*Problem to solve:* In the records below, find every line that contains "scroll" and list it.

*Information provided:*

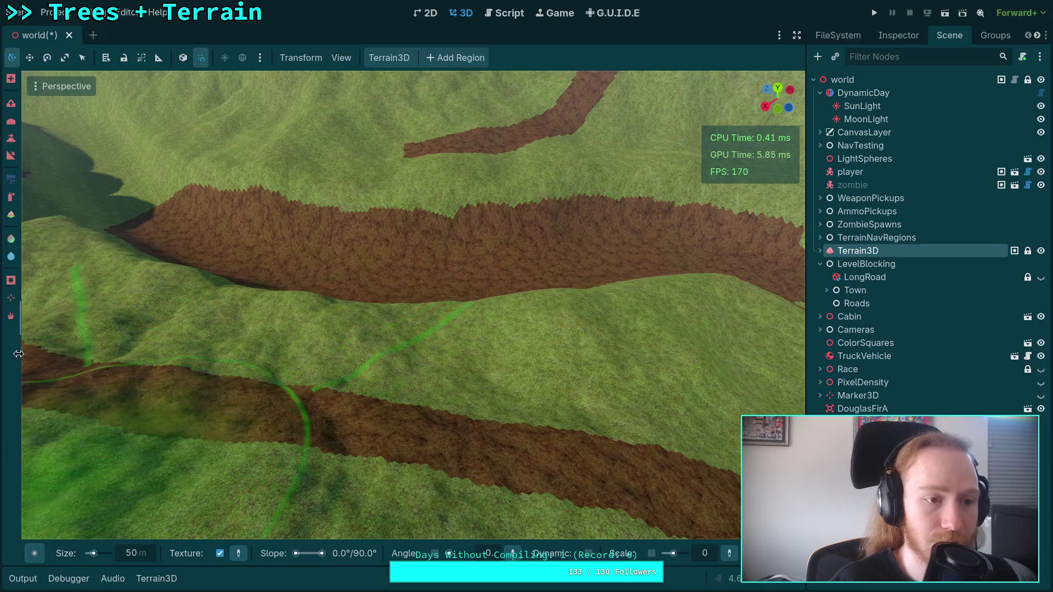
Select the dirt texture and move in close to the grass and dirt
{"action": "left_click", "coordinate": [156, 578]}
{"action": "left_click", "coordinate": [182, 502]}
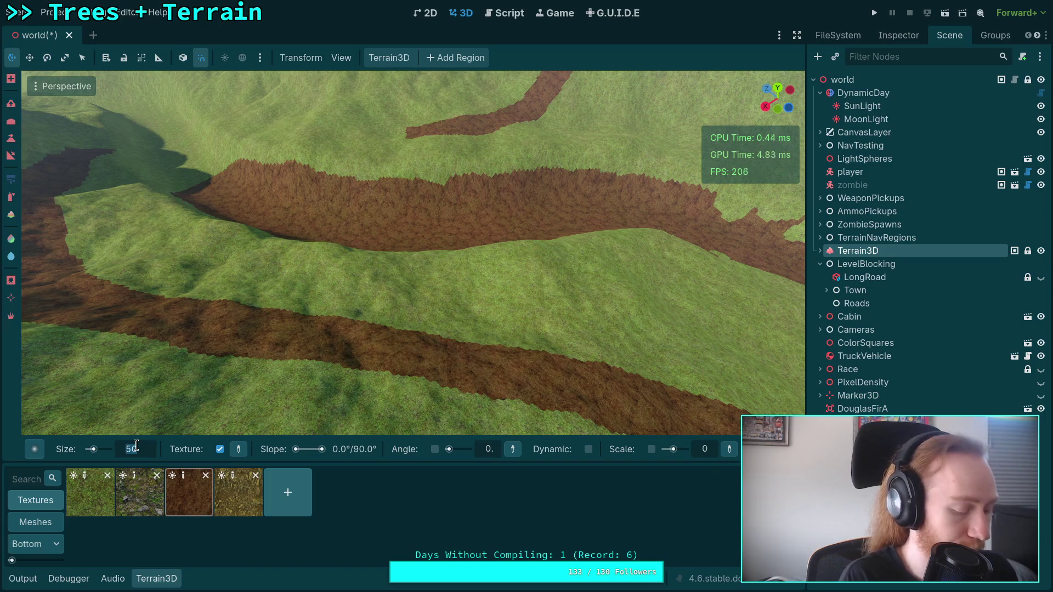
{"action": "mouse_move", "coordinate": [237, 309]}
{"action": "left_mouse_down"}
{"action": "mouse_move", "coordinate": [418, 131]}
{"action": "mouse_move", "coordinate": [437, 163]}
{"action": "mouse_move", "coordinate": [440, 218]}
{"action": "left_mouse_up"}
{"action": "left_click_drag", "start_coordinate": [453, 397], "coordinate": [452, 397]}
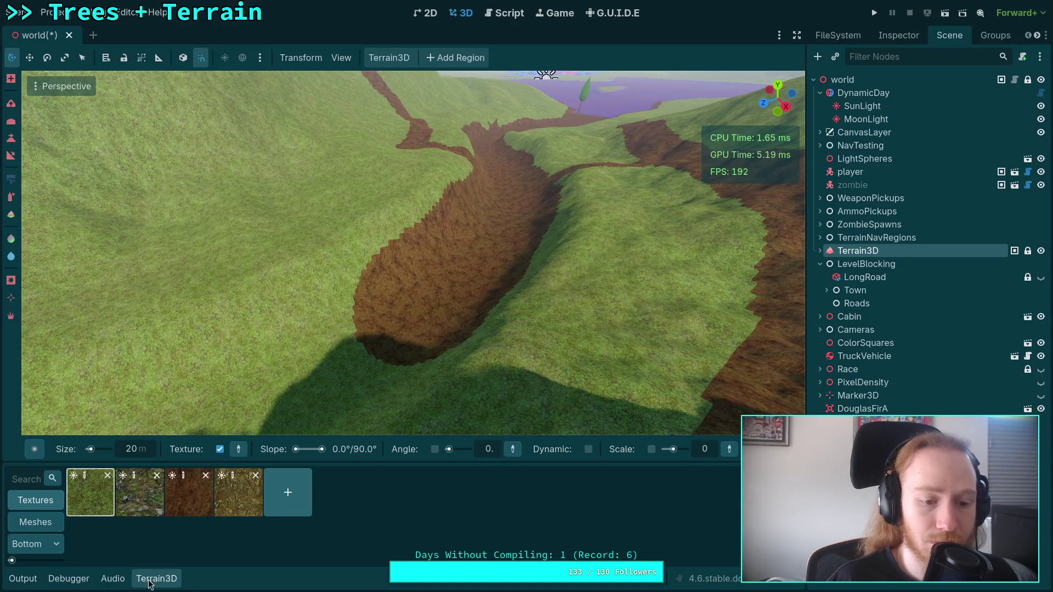
Paint grass over the near part and center of the dirt trench
{"action": "left_click", "coordinate": [148, 580]}
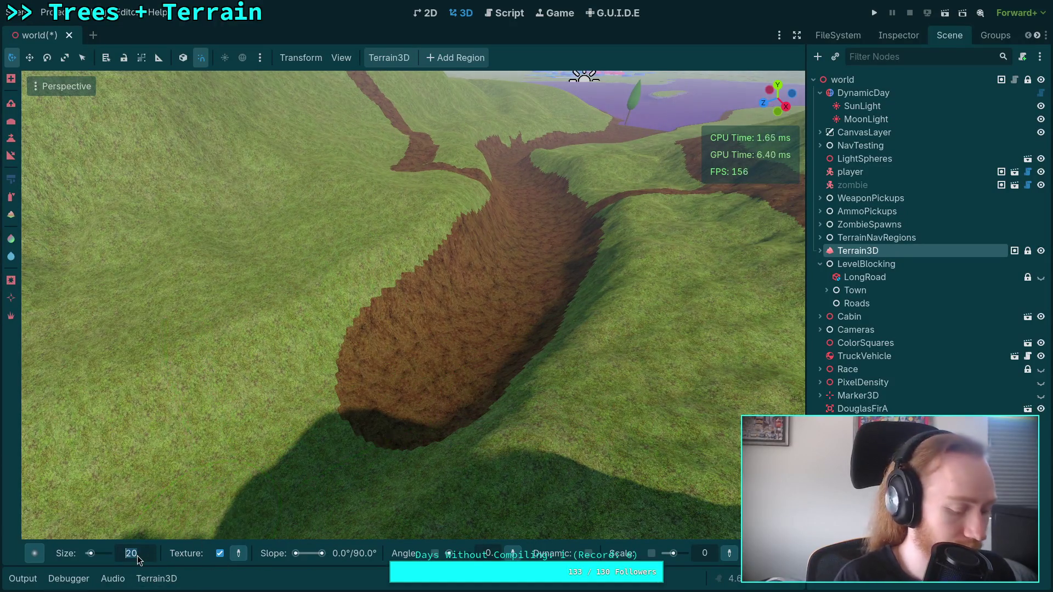
{"action": "left_click_drag", "start_coordinate": [356, 436], "coordinate": [442, 373]}
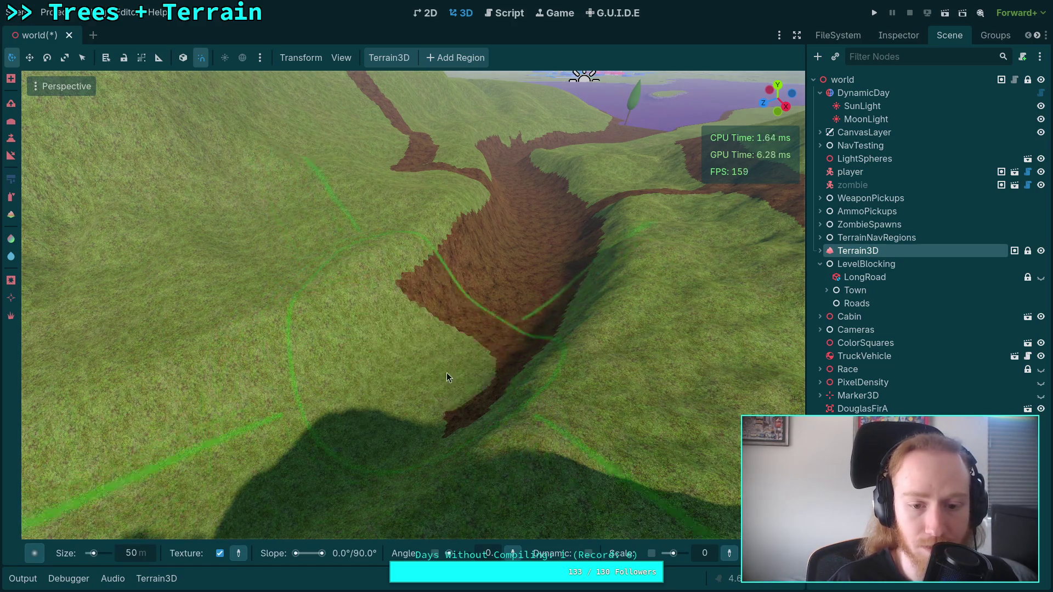
{"action": "scroll", "coordinate": [477, 394], "scroll_direction": "down", "scroll_amount": 3}
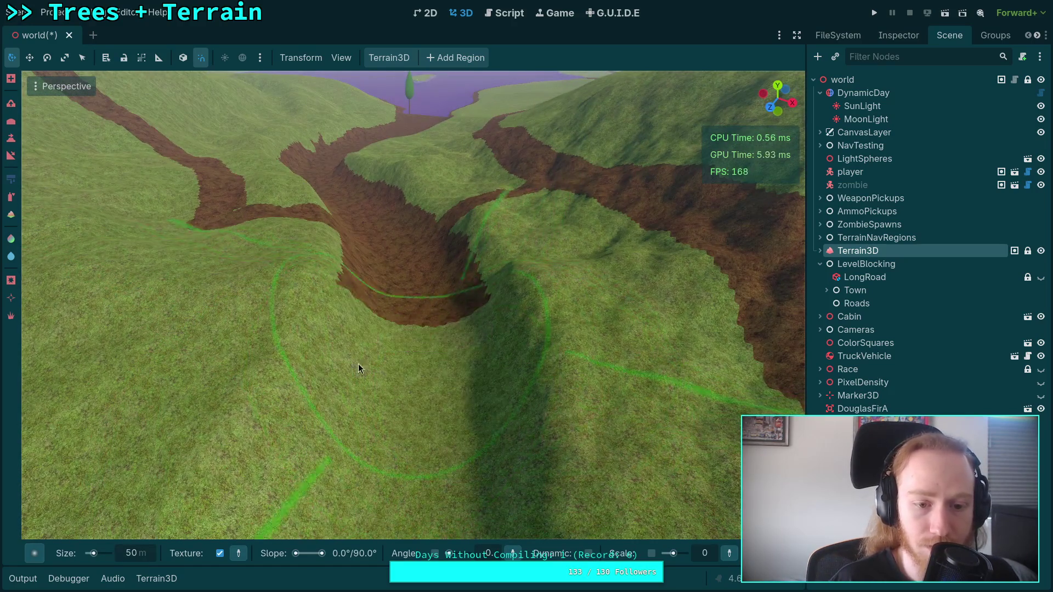
{"action": "scroll", "coordinate": [377, 367], "scroll_direction": "up", "scroll_amount": 2}
{"action": "scroll", "coordinate": [431, 329], "scroll_direction": "up", "scroll_amount": 5}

*Answer space:*
{"action": "scroll", "coordinate": [477, 394], "scroll_direction": "down", "scroll_amount": 3}
{"action": "scroll", "coordinate": [377, 367], "scroll_direction": "up", "scroll_amount": 2}
{"action": "scroll", "coordinate": [431, 329], "scroll_direction": "up", "scroll_amount": 5}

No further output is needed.